Without any pictures, output the records exactly as they are.

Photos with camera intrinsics
§ §
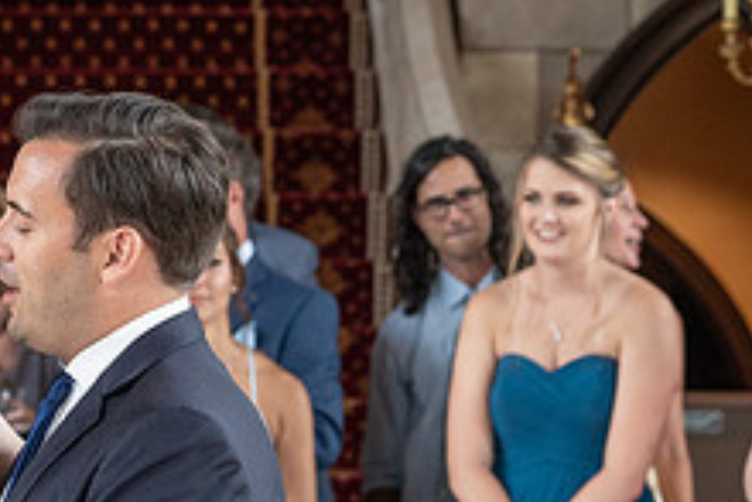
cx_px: -28
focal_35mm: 240
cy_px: 439
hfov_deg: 8.5
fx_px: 5016
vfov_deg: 5.7
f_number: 5
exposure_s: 1/250
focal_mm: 81
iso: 1000
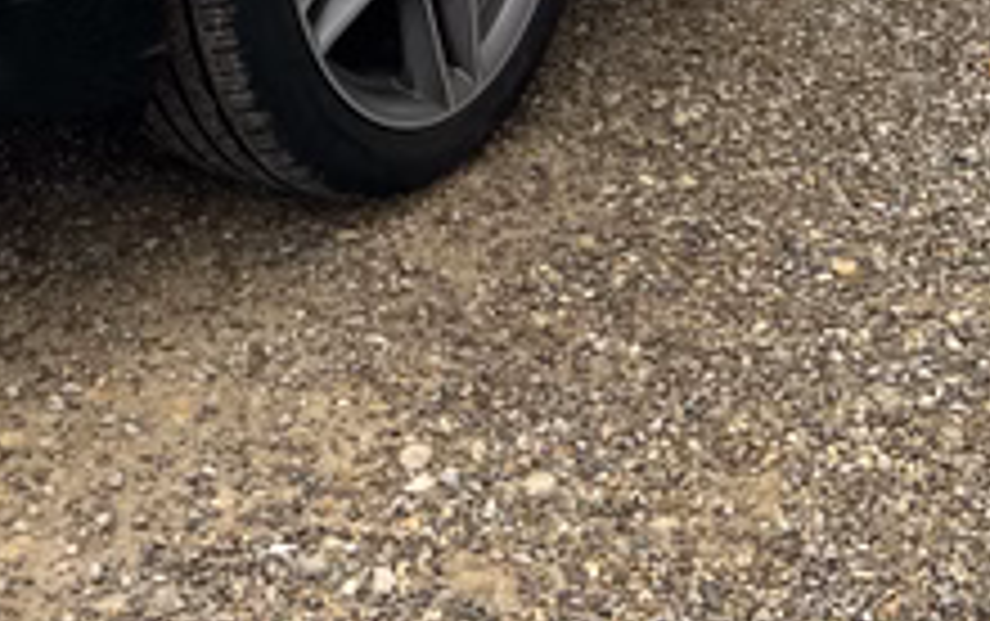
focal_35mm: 100
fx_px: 2701
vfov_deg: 11.5
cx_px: 144
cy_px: -698
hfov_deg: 20.4
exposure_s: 1/310
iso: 50
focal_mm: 5.7
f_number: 1.5
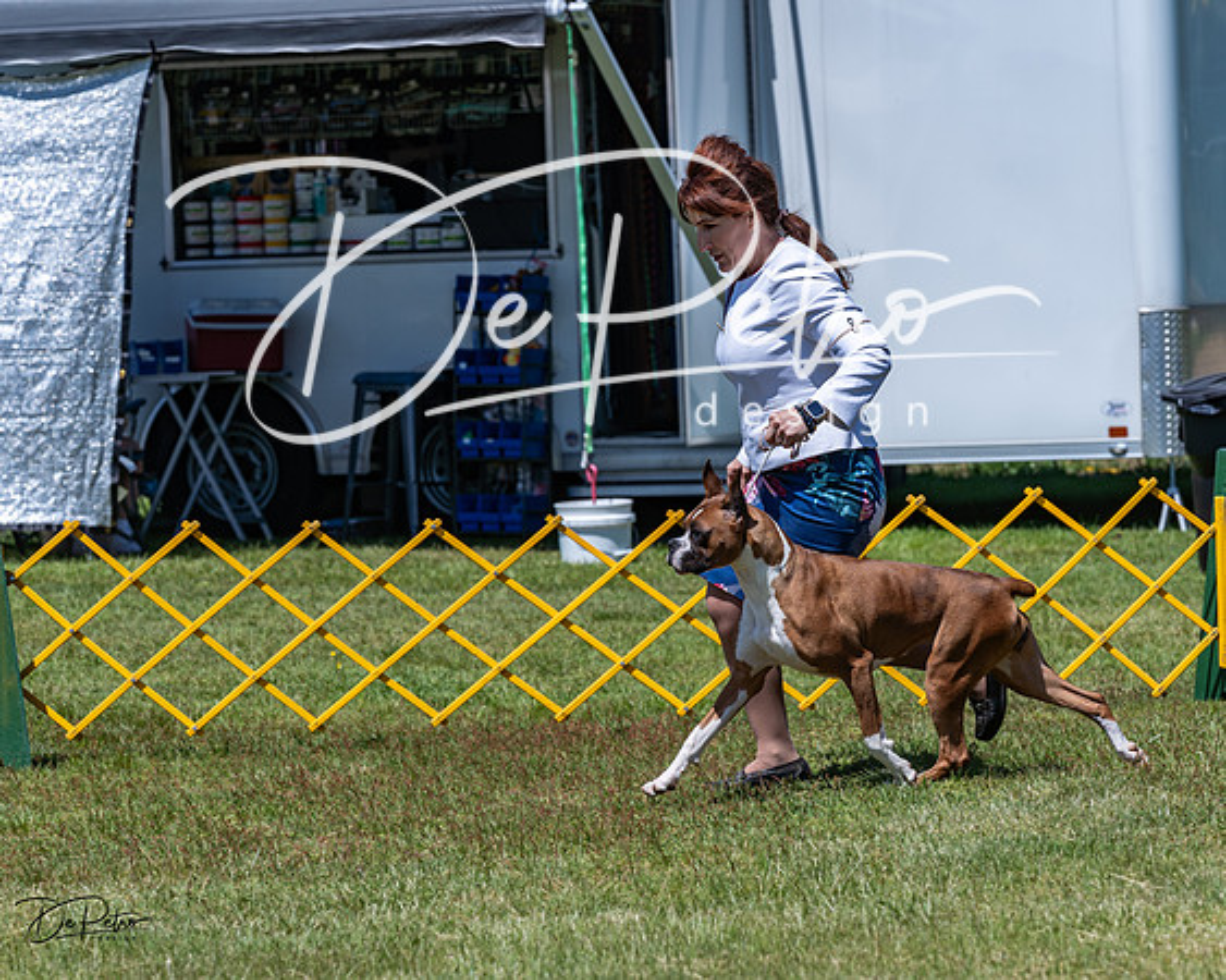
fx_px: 6046
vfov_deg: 9.3
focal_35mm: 167
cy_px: 490
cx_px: 613
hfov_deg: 11.6
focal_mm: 148
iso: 100
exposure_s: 1/640
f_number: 6.3
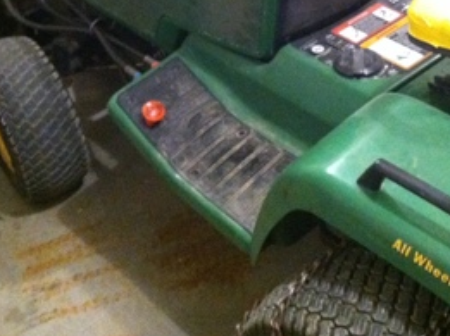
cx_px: 302
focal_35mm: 73
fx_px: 948
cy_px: -5
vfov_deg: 19.5
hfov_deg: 26.6
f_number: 2.8
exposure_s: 1/15
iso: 1000
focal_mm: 3.85
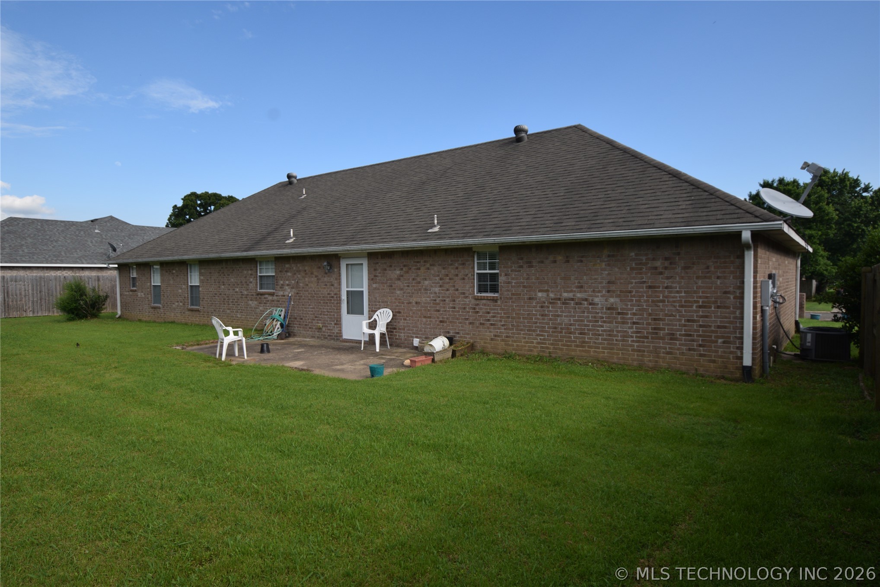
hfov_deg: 81.2
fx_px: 513
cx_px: 440
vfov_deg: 59.5
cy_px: 294
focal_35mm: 21
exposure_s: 1/320
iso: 200
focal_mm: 14
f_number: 9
§ §
▶ **ANSWER SECTION**:
cx_px: -28
focal_35mm: 240
cy_px: 439
hfov_deg: 8.5
fx_px: 5016
vfov_deg: 5.7
f_number: 5
exposure_s: 1/250
focal_mm: 81
iso: 1000
focal_35mm: 100
fx_px: 2701
vfov_deg: 11.5
cx_px: 144
cy_px: -698
hfov_deg: 20.4
exposure_s: 1/310
iso: 50
focal_mm: 5.7
f_number: 1.5
fx_px: 6046
vfov_deg: 9.3
focal_35mm: 167
cy_px: 490
cx_px: 613
hfov_deg: 11.6
focal_mm: 148
iso: 100
exposure_s: 1/640
f_number: 6.3
cx_px: 302
focal_35mm: 73
fx_px: 948
cy_px: -5
vfov_deg: 19.5
hfov_deg: 26.6
f_number: 2.8
exposure_s: 1/15
iso: 1000
focal_mm: 3.85
hfov_deg: 81.2
fx_px: 513
cx_px: 440
vfov_deg: 59.5
cy_px: 294
focal_35mm: 21
exposure_s: 1/320
iso: 200
focal_mm: 14
f_number: 9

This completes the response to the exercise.